Threadlist = [Mythread (open_url, (URL,)) for URL in urllist] # The calling thread class creates a new thread, returns the thread list for
 T in Threadlist:
  T.setdaemon ( True) # Set up the daemon thread, and the parent thread waits for the child thread to execute before exiting
  the T.start () # thread
 to open for I-in threadlist:
  i.join () # Wait for the thread to terminate and then execute the parent thread after the child thread has finished executing

The above is the entire content of this article, I hope to help you learn.

Contact Us

The content source of this page is from Internet, which doesn't represent Alibaba Cloud's opinion; products and services mentioned on that page don't have any relationship with Alibaba Cloud. If the content of the page makes you feel confusing, please write us an email, we will handle the problem within 5 days after receiving your email.

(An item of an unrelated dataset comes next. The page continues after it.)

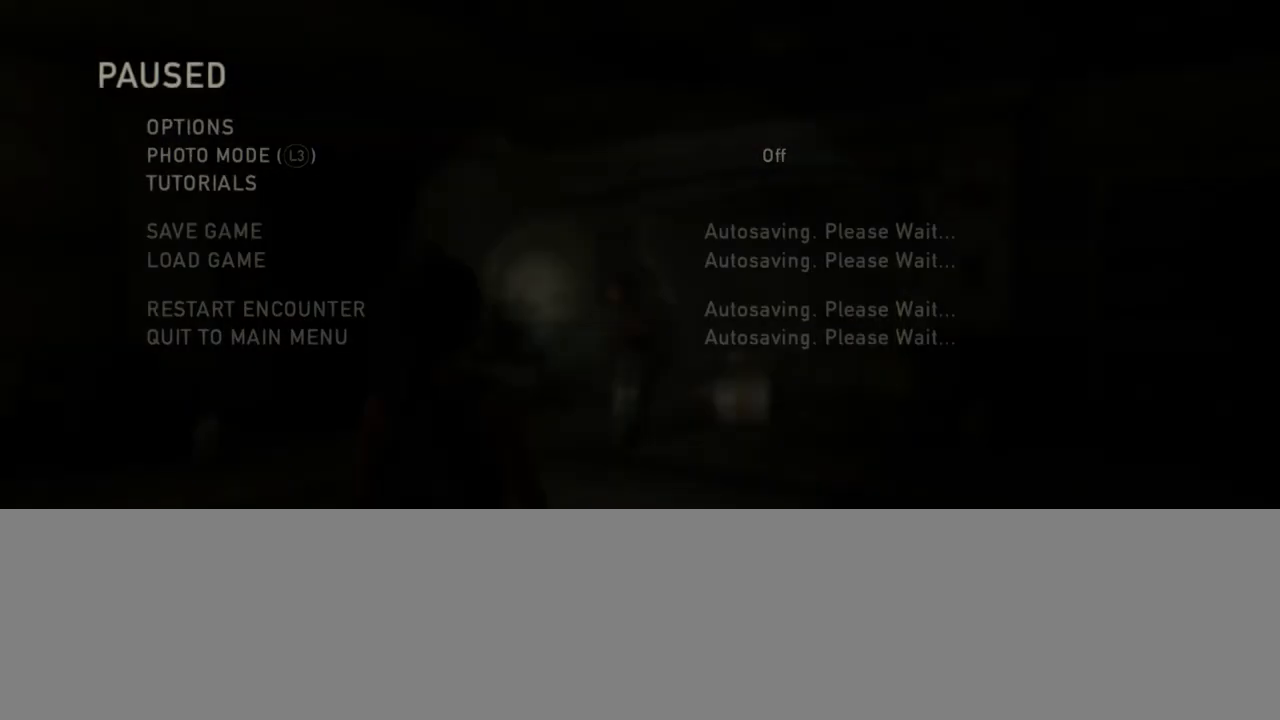
{"buttons": [], "left_stick": "center", "right_stick": "center", "events": []}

If you find any instances of plagiarism from the community, please send an email to: info-contact@alibabacloud.com and provide relevant evidence. A staff member will contact you within 5 working days.

A Free Trial That Lets You Build Big!

Start building with 50+ products and up to 12 months usage for Elastic Compute Service

  • Sales Support

    1 on 1 presale consultation

  • After-Sales Support

    24/7 Technical Support 6 Free Tickets per Quarter Faster Response

  • Alibaba Cloud offers highly flexible support services tailored to meet your exact needs.